> _Written task_:
Repeat every line of the data exactly; no picture belongs in the copy.

Page segmentation data
####################

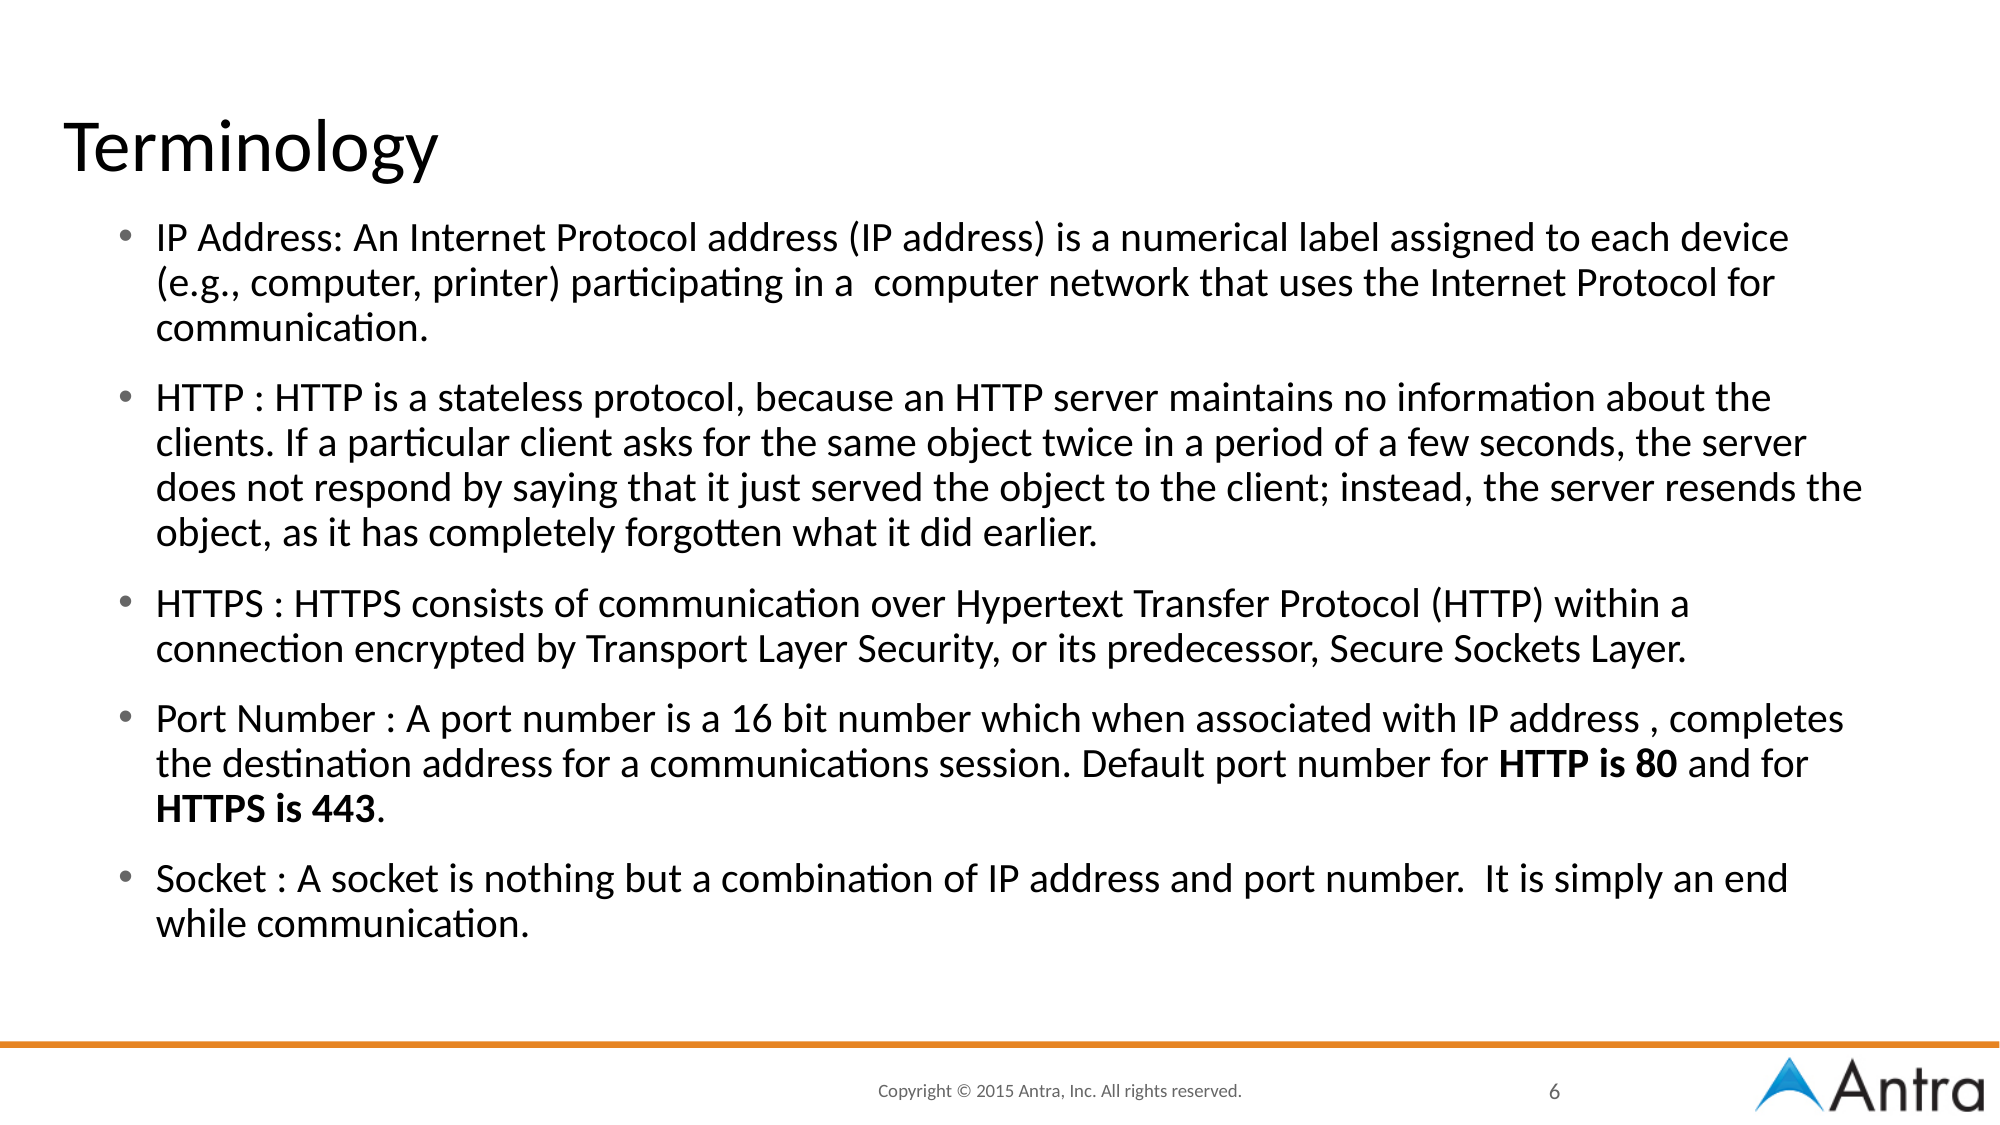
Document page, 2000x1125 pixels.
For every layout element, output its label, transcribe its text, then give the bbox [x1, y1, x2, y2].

list IP Address: An Internet Protocol address (IP address) is a numerical label assigned to each device (e.g., computer, printer) participating in a computer network that uses the Internet Protocol for communication. HTTP : HTTP is a stateless protocol, because an HTTP server maintains no information about the clients. If a particular client asks for the same object twice in a period of a few seconds, the server does not respond by saying that it just served the object to the client; instead, the server resends the object, as it has completely forgotten what it did earlier. HTTPS : HTTPS consists of communication over Hypertext Transfer Protocol (HTTP) within a connection encrypted by Transport Layer Security, or its predecessor, Secure Sockets Layer. Port Number : A port number is a 16 bit number which when associated with IP address , completes the destination address for a communications session. Default port number for HTTP is 80 and for HTTPS is 443. Socket : A socket is nothing but a combination of IP address and port number. It is simply an end while communication. [118, 215, 1878, 1046]
slide_number 6 [1498, 1075, 1561, 1106]
picture [1744, 1048, 1994, 1122]
title Terminology [63, 81, 470, 186]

####################

> _Result below_:
Document page, 2000x1125 pixels.
For every layout element, output its label, transcribe its text, then give the bbox [x1, y1, x2, y2].

list IP Address: An Internet Protocol address (IP address) is a numerical label assigned to each device (e.g., computer, printer) participating in a computer network that uses the Internet Protocol for communication. HTTP : HTTP is a stateless protocol, because an HTTP server maintains no information about the clients. If a particular client asks for the same object twice in a period of a few seconds, the server does not respond by saying that it just served the object to the client; instead, the server resends the object, as it has completely forgotten what it did earlier. HTTPS : HTTPS consists of communication over Hypertext Transfer Protocol (HTTP) within a connection encrypted by Transport Layer Security, or its predecessor, Secure Sockets Layer. Port Number : A port number is a 16 bit number which when associated with IP address , completes the destination address for a communications session. Default port number for HTTP is 80 and for HTTPS is 443. Socket : A socket is nothing but a combination of IP address and port number. It is simply an end while communication. [118, 215, 1878, 1046]
slide_number 6 [1498, 1075, 1561, 1106]
picture [1744, 1048, 1994, 1122]
title Terminology [63, 81, 470, 186]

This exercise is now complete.